Frage an Renate Künast von Frank B. bezüglich Jugend
Sehr geehrte Frau Künast,
heute durfte ich lesen, dass Sie zusammen mit Herrn Beck in der Berliner Zeitung " eine differenzierte Betrachtung der grundrechtlichen Kollisionslage zwischen dem Schutz körperlicher Unversehrtheit der minderjährigen Jungen, dem Erziehungsrecht der Eltern und der Religionsfreiheit werben".
Ich möchte Sie nun fragen, wie das gehen soll. Denn die Beschneidung von Jungen ist sehr wohl mit späteren körperlichen Einschränkungen verbunden - als Spät-Beschnittener (20 Jahre) weiß ich, wovon ich rede. Sollten nicht die Regeln des Rechtsstaats für alle gleichermaßen gelten - männliche Säuglinge und Kinder eingeschlossen? Wie wollen Sie erklären, dass Beschneidungen von männlichen Säuglingen aus nicht-medizinischen Gründen straffrei sein sollen, sämtliche anderen Körperverletzungen aber strafbewehrt?
Beste Grüße
Frank Brennecke
Sehr geehrter Herr Brennecke,
Beschneidungen erfüllen zwar den Tatbestand der Körperverletzung, dennoch muss die Frage gestellt werden, ob es Rechtfertigungsgründe einschlägig sind. Im Mittelpunkt steht dabei eine Abwägung zwischen dem Recht auf körperliche Unversehrtheit, dem - dem Kindeswohl verpflichteten - Erziehungsrecht der Eltern und dem Recht auf Religionsfreiheit. Nach einer intensiven Diskussion ist die Mehrheit des Bundestages ist zu dem Entschluss gekommen, dass Eltern weiterhin eine religiösen Beschneidung nach den Regeln der ärztlichen Kunst bei ihrem Sohn durchführen lassen können sollten.
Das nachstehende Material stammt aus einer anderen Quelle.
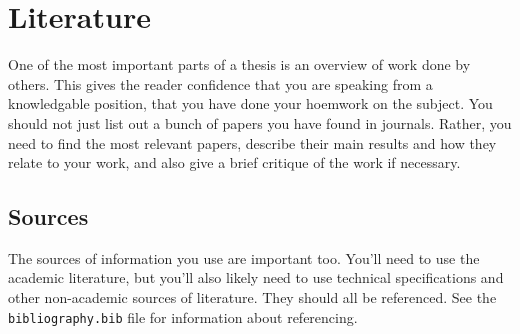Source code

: \chapter{Literature}

One of the most important parts of a thesis is an overview of work done by
others.
This gives the reader confidence that you are speaking from a knowledgable
position, that you have done your hoemwork on the subject.
You should not just list out a bunch of papers you have found in journals.
Rather, you need to find the most relevant papers, describe their main results
and how they relate to your work, and also give a brief critique of the work if
necessary.


\section{Sources}
The sources of information you use are important too.
You'll need to use the academic literature, but you'll also likely need to use
technical specifications and other non-academic sources of literature.
They should all be referenced.
See the \texttt{bibliography.bib} file for information about referencing.

\lipsum[16-25]
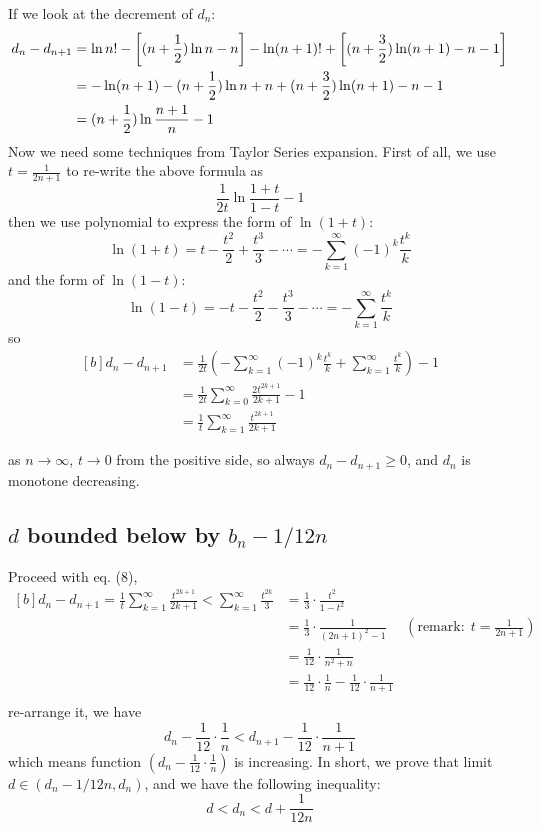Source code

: \documentclass[11pt]{article}
\begin{document}
If we look at the decrement of $d_n$:
$$
\begin{aligned}[t]
d_n - d_{n+1}
    &=  \ln n! - \left[(n + \frac{1}{2}) \ln n - n \right]  -  \ln (n+1)! + \left[(n + \frac{3}{2}) \ln (n+1) - n - 1 \right] \\
    &= - \ln (n+1)-  (n + \frac{1}{2}) \ln n + n +  (n + \frac{3}{2}) \ln (n+1) - n - 1  \\
    &= (n + \frac{1}{2}) \ln \frac{n+1}{n} - 1  \\
\end{aligned}\\
$$
Now we need some techniques from Taylor Series expansion.  First of all,  we use $t= \displaystyle  \frac{1}{2n+1}$ to re-write the above formula as
$$ \frac{1}{2t} \ln \frac{1+t}{1-t} -1 $$
then we use polynomial to express the form of $\ln (1+t)$:
$$ \ln (1+t) = t - \frac{t^2}{2} + \frac{t^3}{3} - \cdots =  - \sum _{k=1} ^\infty (-1)^k \frac{t^k}{k} $$
and the form of $\ln (1-t)$:
$$ \ln (1-t) = -t -  \frac{t^2}{2} - \frac{t^3}{3} - \cdots = - \sum _{k=1} ^\infty \frac{t^k}{k} $$
so
\begin{equation}
\begin{aligned}[b]
 d_n - d_{n+1} 
 	&= \frac{1}{2t} \left(  - \sum _{k=1} ^\infty (-1)^k \frac{t^k}{k} +  \sum _{k=1} ^\infty \frac{t^k}{k} \right) -1 \\
 	&= \frac{1}{2t} \sum _{k=0} ^\infty \frac{2t^{2k+1}} {2k+1}  -1 \\
	&=  \frac{1}{t} \sum _{k=1} ^\infty \frac{t^{2k+1}} {2k+1} 
\end{aligned}
\end{equation}


as $n \to \infty$,  $t \to 0$ from the positive side,  so always $ d_n - d_{n+1} \geqslant 0 $,  and $d_n$ is monotone decreasing. \\


\subsection{\normalsize $d$ bounded below by $b_n - 1/12n$}

Proceed with eq. (8), 
$$
\begin{aligned}[b]
 d_n - d_{n+1} =  \frac{1}{t} \sum _{k=1} ^\infty \frac{t^{2k+1}} {2k+1} < \sum _{k=1} ^\infty \frac{t^{2k}} {3} 
 	&= \frac{1}{3} \cdot \frac{t^2}{1- t^2} \\
	&= \frac{1}{3} \cdot \frac{1}{(2n+1)^2 -1}  & (\text{remark:} \ \  t=\frac{1}{2n+1}) \\
	&= \frac{1}{12} \cdot \frac{1}{n^2 + n} \\
	&= \frac{1}{12} \cdot \frac{1}{n} - \frac{1}{12} \cdot \frac{1}{n+1}\\
\end{aligned}
$$
re-arrange it,  we have
$$
 d_n - \frac{1}{12} \cdot \frac{1}{n}  < d_{n+1} - \frac{1}{12} \cdot \frac{1}{n+1} 
$$
which means function $ \displaystyle \left( d_n - \frac{1}{12} \cdot \frac{1}{n} \right) $ is increasing.  In short,  we prove that limit $d \in (d_n - 1/12n, d_n)$,  and we have the following inequality:
\begin{equation}
d < d_n < d + \frac{1}{12n} 
\end{equation}
\end{document}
Die Beschneidung von Jungen ist für viele ein wichtiger Bestandteil des Judentums und des Islams und in wichtigen religiösen Schriften, wie der Thora oder der Sunna, festgeschrieben. Es gibt durchaus auch innerhalb des Judentums und des Islams Diskussionen über Änderungen in der Beschneidungspraxis. Diese Reformen müssen allerdings innerhalb der Religionsgemeinschaften durchgeführt werden. Es kann und darf nicht Aufgabe des Staates sein in die Art der Religionsausübung einzugreifen.
Das Thema ist auch bei uns in der Fraktion sehr kontrovers diskutiert worden. Gewissensfragen, welche die Ethik, Moral oder religiösen Betrachtungen Einzelner betreffen, werden in unserer Fraktion nicht durch Mehrheitsbeschluss entschieden.